According to a statement from Harvard, the team’s main experiment involved “creating temporary, fast-healing cuts in the DNA of lab mice”.

These breaks mimicked “the low-grade, ongoing breaks in chromosomes that mammalian cells experience every day in response to things like breathing, exposure to sunlight and cosmic rays, and contact with certain chemicals”.

Which is how epigenetics works.

They then tested whether ageing might result from all these everyday injuries by speeding up the chromosomal breaks “to simulate life on fast-forward”.

The researchers were careful not to damage the genome and create genetic mutations.

Epigenetic malfunction

Some explanation here: the genome is the entire set of DNA instructions found in a cell. This is all the information needed for an individual to develop and function.

There’s also the epigenome which consists of chemical compounds that modify, or mark, the genome in a way that tells it what to do, where to do it, and when to do it. Think of it as the epigenetic toolkit.

In the experiment, initially, the epigenetic factors “paused their normal job of regulating genes”. Instead they moved to the induced DNA breaks to coordinate repairs.

“But as time passed, things changed,” the researchers found. These epigenetic factors became “distracted” and did not return home after repairing breaks.

Instead, the epigenome grew disorganised, began to lose its original information and thus malfunctioned. Here, it seemed was the process of ageing as a consequence of disorganisation.

As the authors explained: “As the mice lost their youthful epigenetic function, they began to look and act old … Cells lost their identities as, for example, muscle or skin cells. Tissue function faltered. Organs failed.”

The reverse

Next, the researchers gave the mice a gene therapy that reversed the epigenetic changes they had caused.

It was like “rebooting a malfunctioning computer,” said Dr Sinclair.

In 2007, Japanese biomedical researcher Dr. Shinya Yamanaka reprogrammed human adult skin cells to behave like embryonic or pluripotent stem cells, which are capable of developing into any cell in the body.

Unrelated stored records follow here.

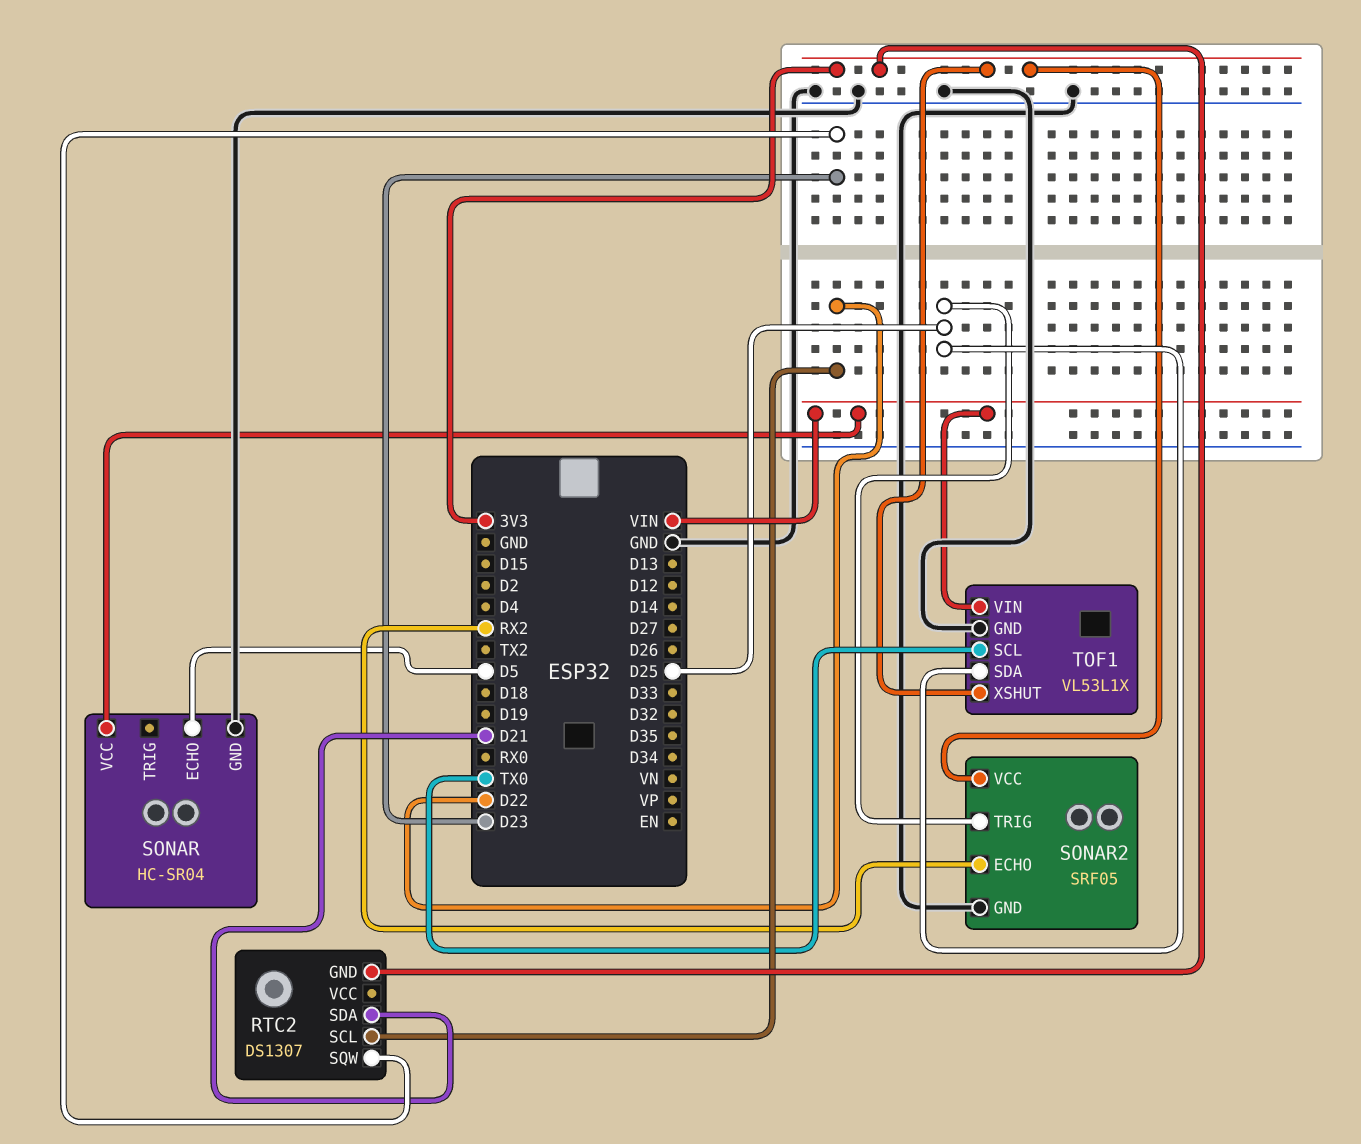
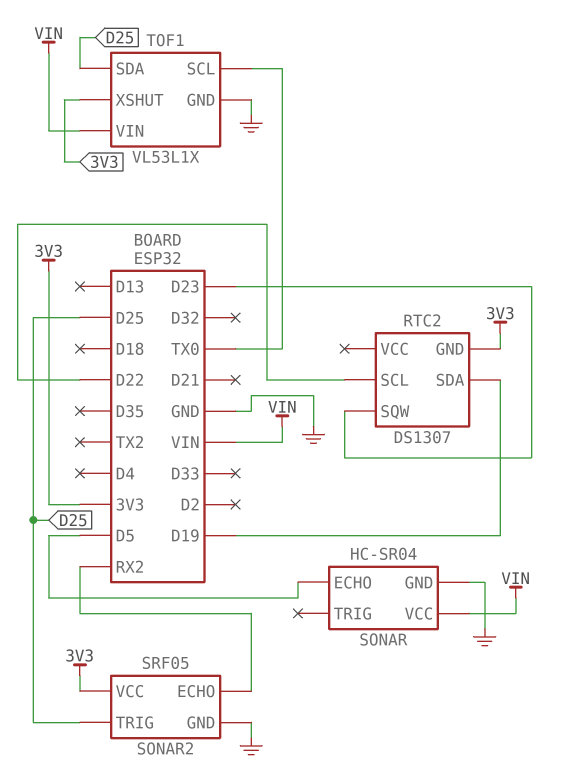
RTC2 pin SDA: D21 -> D19

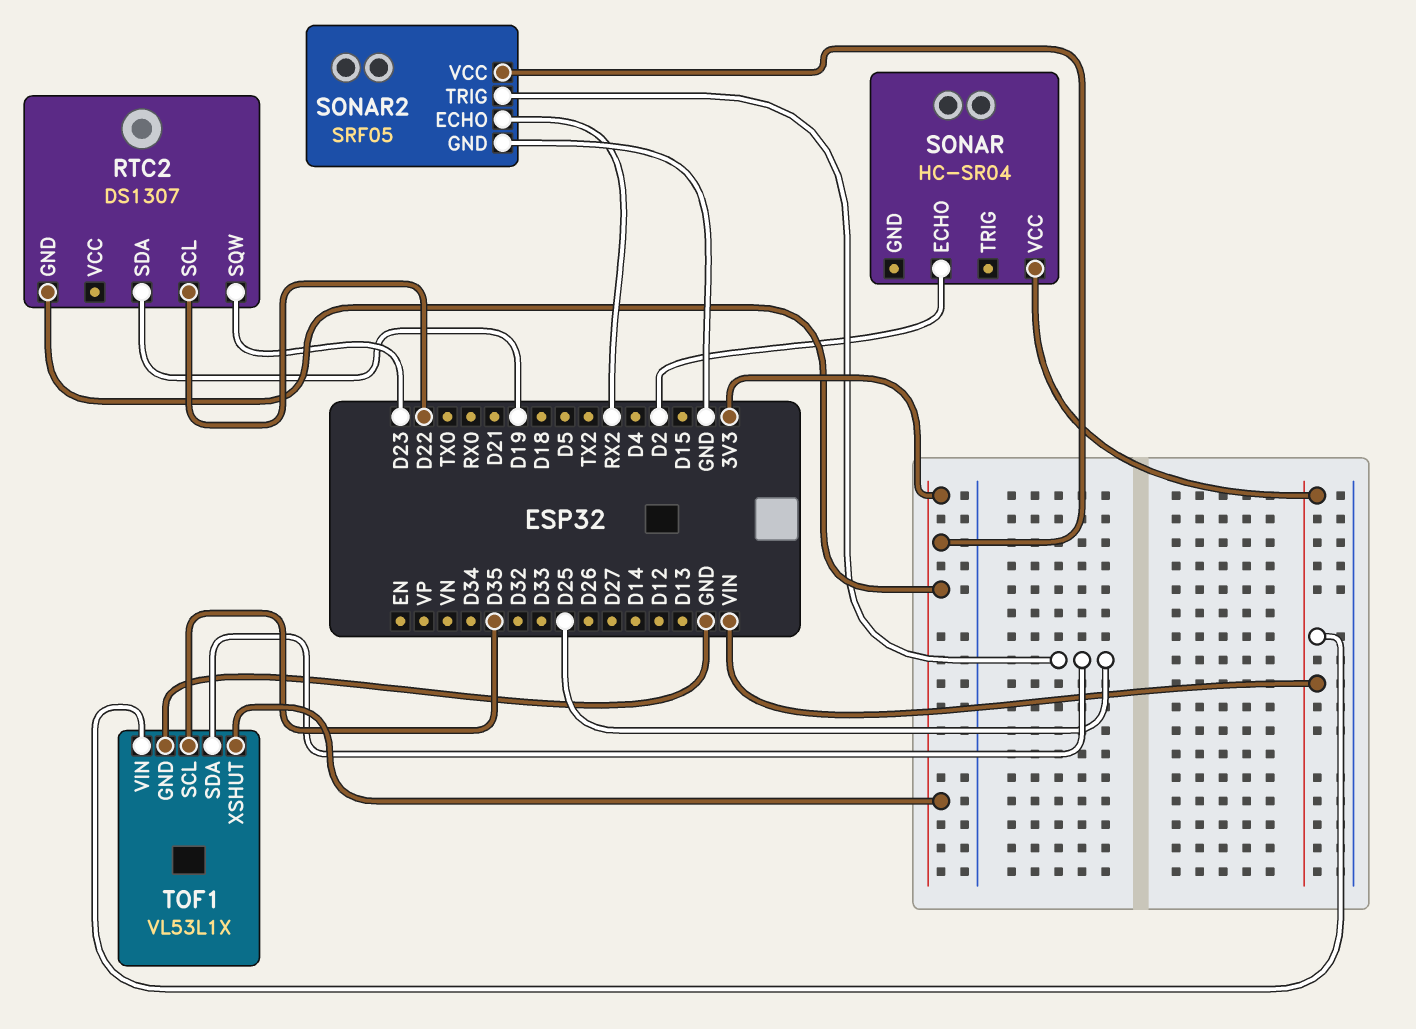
SONAR pin ECHO: D5 -> D2
SONAR pin GND: GND -> none
TOF1 pin SCL: TX0 -> D35

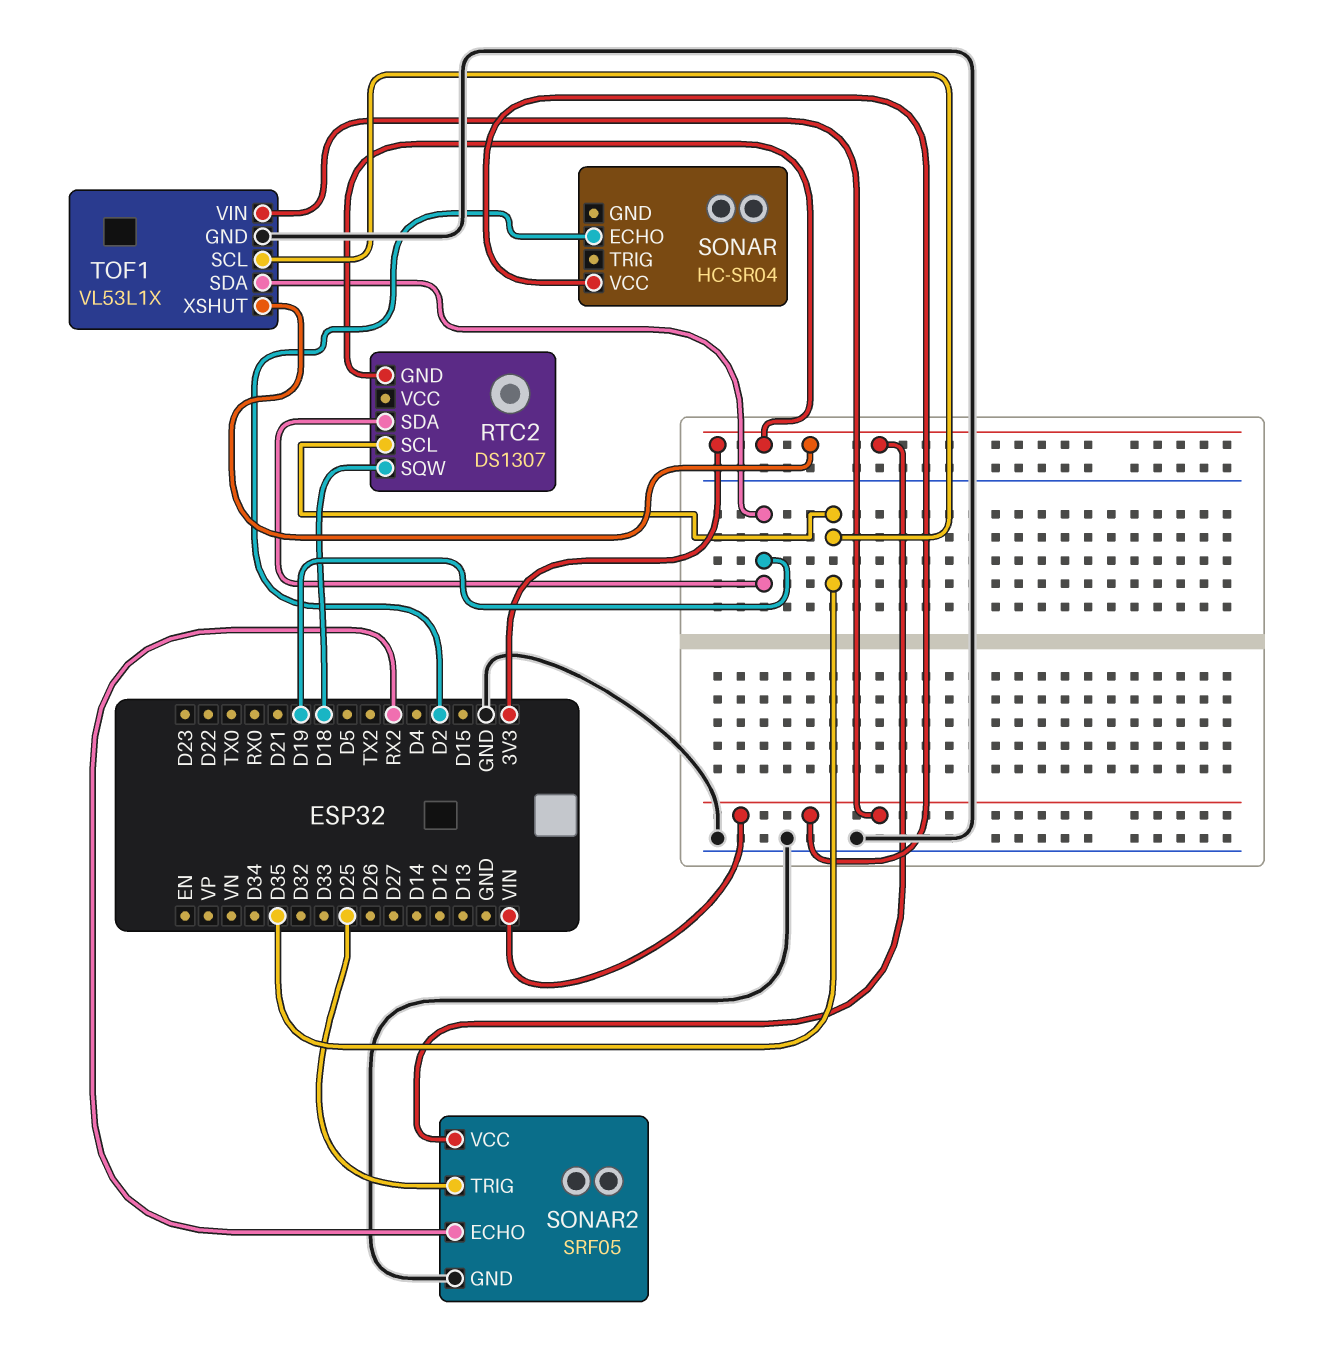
RTC2 pin SCL: D22 -> D35
RTC2 pin SQW: D23 -> D18
TOF1 pin SDA: D25 -> D19

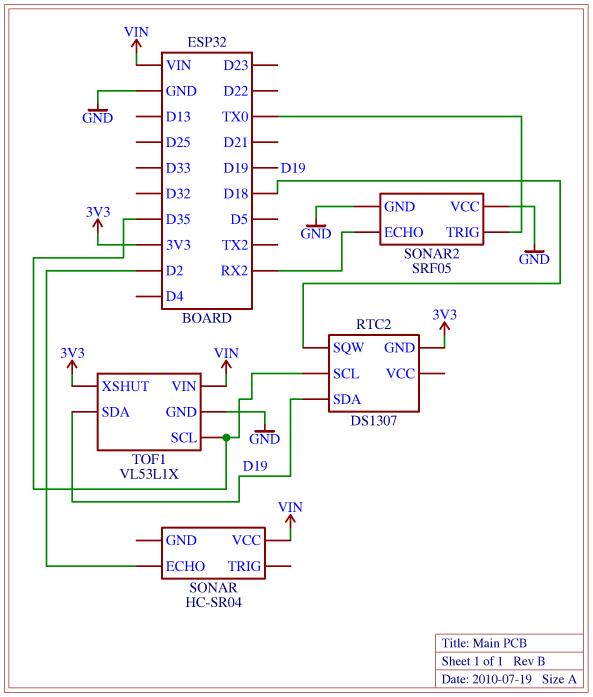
SONAR2 pin TRIG: D25 -> TX0
SONAR2 pin VCC: 3V3 -> GND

The work earned Dr Yamanaka the Nobel Prize.

Central to this re-programming were four genes, which became known as ‘Yamanaka factors’.

The age-reversal therapy delivered three of these genes – Oct4, Sox2, and Klf4, together named OSK – into the prematurely aged mice. Their organs and tissues resumed a youthful state.

The therapy “set in motion an epigenetic program that led cells to restore the epigenetic information they had when they were young,” said Dr Sinclair.

“It’s a permanent reset.”

And this wasn’t the Harvard team’s first sensational reversal of fortune for lab mice.

Dr Sinclair – listed among Time Magazine‘s 100 Most Influential People of 2014 and the co-director of Harvard’s Paul F. Glenn Center for Biology of Ageing Research – used this same cocktail of genes to restore sight in blind mice in 2020.

The human factor?

However, these are very early days – and there’s a big leap in safely translating an experiment with mice into a treatment for people.

For one thing, to reprogram an entire human epigenome with genetic therapy carries risks, namely cancers.

But the potential for a new treatment of age-related diseases appears to be legitimate.

“We expect the findings will transform the way we view the process of ageing and the way we approach the treatment of diseases associated with ageing,” said co-first author Jae-Hyun Yang, research fellow in genetics in the Sinclair lab.

First, the results need to be replicated in larger mammals and in humans. Studies in non-human primates are already underway.

“We hope these results are seen as a turning point in our ability to control ageing,” said Dr Sinclair.